As we’re such a small team, we’re not using any IRC or IM robots. I’m planning to introduce feature flags to be able to fine tune which features are available to whom. This would give us a little more flexibility in operating the platform. Shared metrics are already underway, we’re continuously enhancing our Nagios graphs adding technical and business metrics to them. Again something I would not like to work without anymore.
Enjoy the presentation…
… or watch the video:
6 thoughts on “Dev and Ops Cooperation”
Thanks for the links to the presentations and the videos. Very interesting material.
I think it is crucial for small and large development teams to really wake up and realize the wealth of tools that are available to help them automate their standard processes from build, to test, and deploy.
The tools available today can give even the smallest teams the freedom to focus on what is important. Automate everything that can be, so that your creativity and efforts are focused where they need to be.
I experienced devs + ops collaboration at ABN Amro and UOL. This is a must. Have a look at the article http://bit.ly/11d0in to see why.
John and Paul say: “If there is only one thing you do…” and I couldn’t agree more.
I fully agree. Yet you cannot make this happen without everyone being on board – ops, dev, business, and management.
We don’t have that agreement where I work and it is frustrating to read about things like this happening elsewhere and know I’ll never see it in the office.
Hi Brian, I can imagine how bad you feel, if not everyone is on board. Isn’t there a way to e.g try and learn a tool like puppet or chef at home and use it to automate one of your next install or config jobs (assuming that’s what you want to do)?
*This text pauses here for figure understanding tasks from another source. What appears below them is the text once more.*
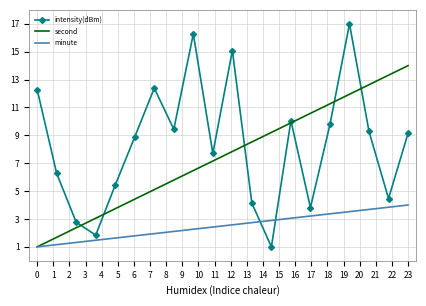

Rank the series by their maximum value, from highest to lowest.

intensity(dBm), second, minute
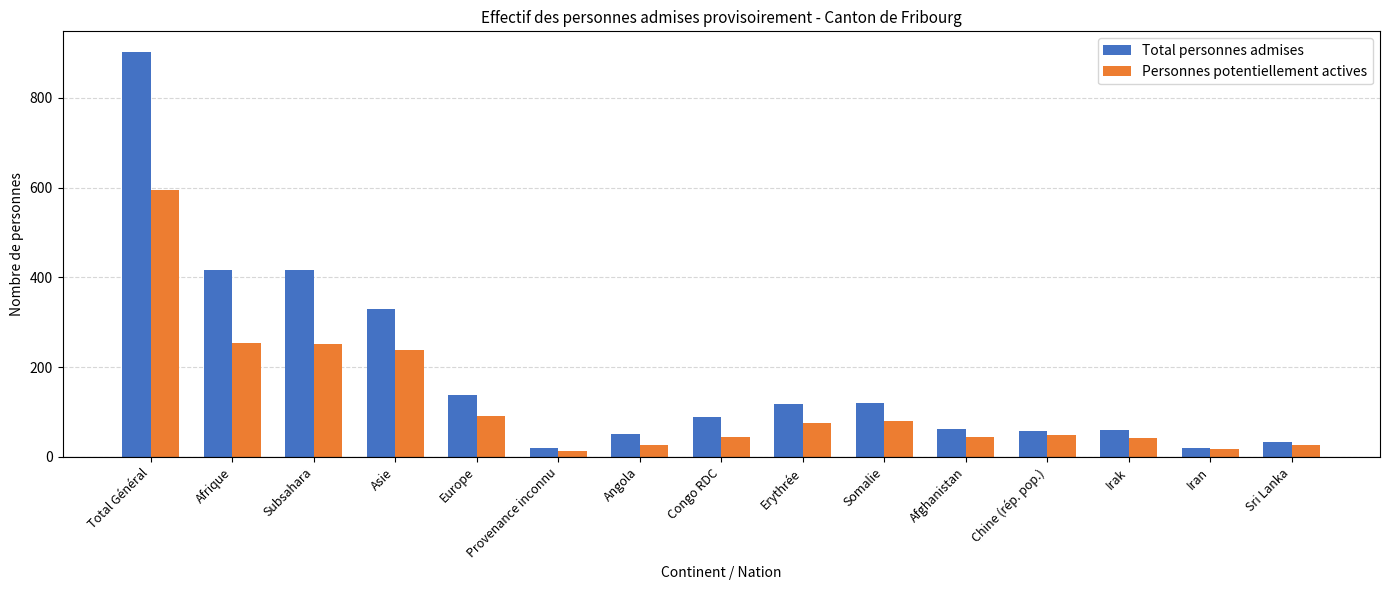

Which category has the highest value in the Personnes potentiellement actives series?

Total Général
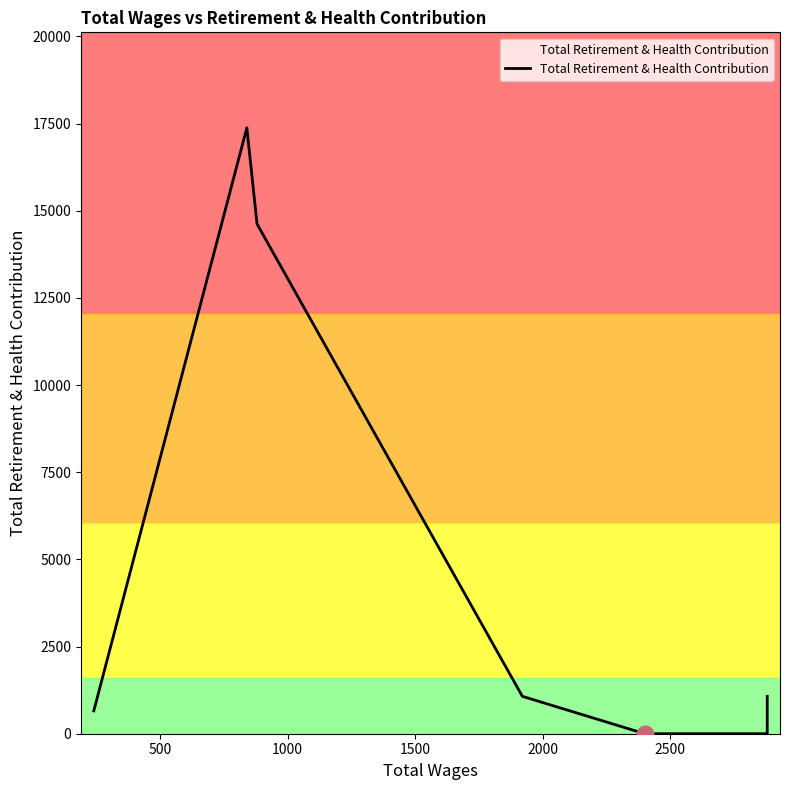

What is the difference between the second highest and minimum values?

14619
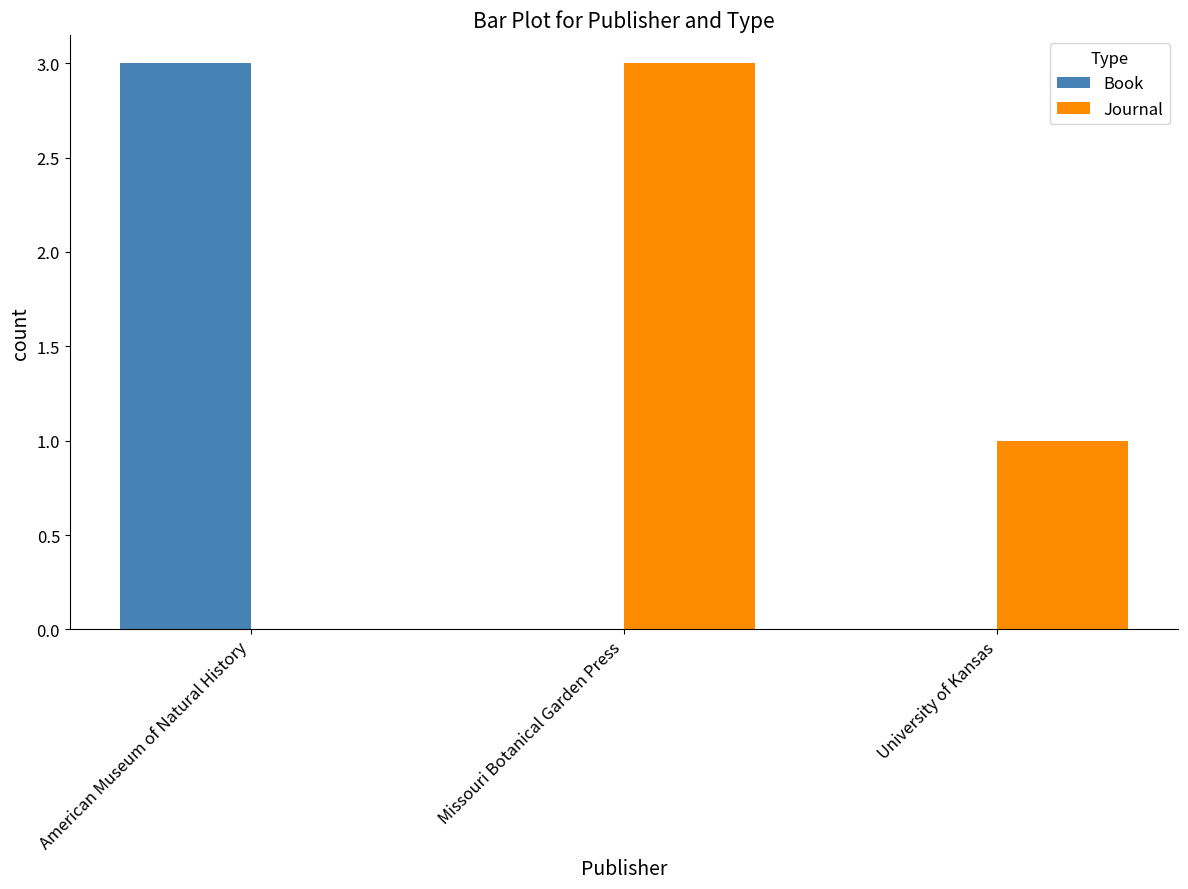

True or false: Journal has a value of 3 at Missouri Botanical Garden Press.

True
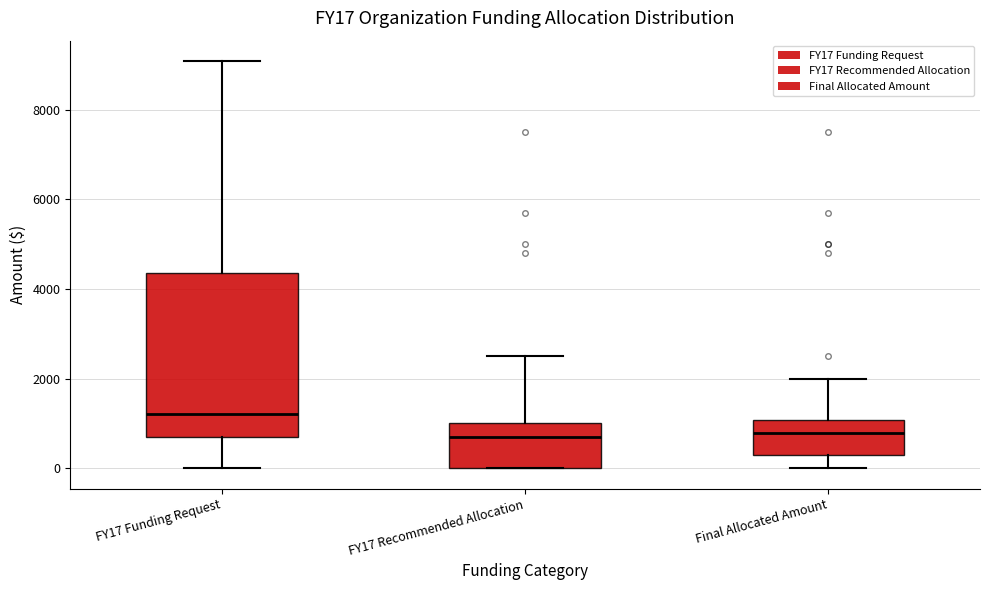

Comparing the boxes themselves (not the whiskers), which one is the tallest?

FY17 Funding Request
If you want, mail me at mm at this domain, to discuss your situation in more detail. Maybe we can find at least a first baby step together?
assuming that’s what you want to do)?
Done that, brother – I’ve got a puppet server up and it edits the banner page on a select set of servers. My sysadmin peers are on board with the broader idea, so is my manager.
What we lack is the time at work to make it happen for more hosts and in a broader context. Things work, they just are sub-optimal. And the guys in dev are busy doing their thing … which works, it’s just sub-optimal.
This isn’t a problem we can hack with technical items – it’s a business and organization problem.
Which is the most difficult of all to hack: no man pages to look at.
Definitely true that business problems are most difficult to fix. It might help to find and point out the business impact of the team wise sub-optimizations. Maybe you can try to draw a value stream map, to find out about the biggest trouble spot together with your manager and the other teams.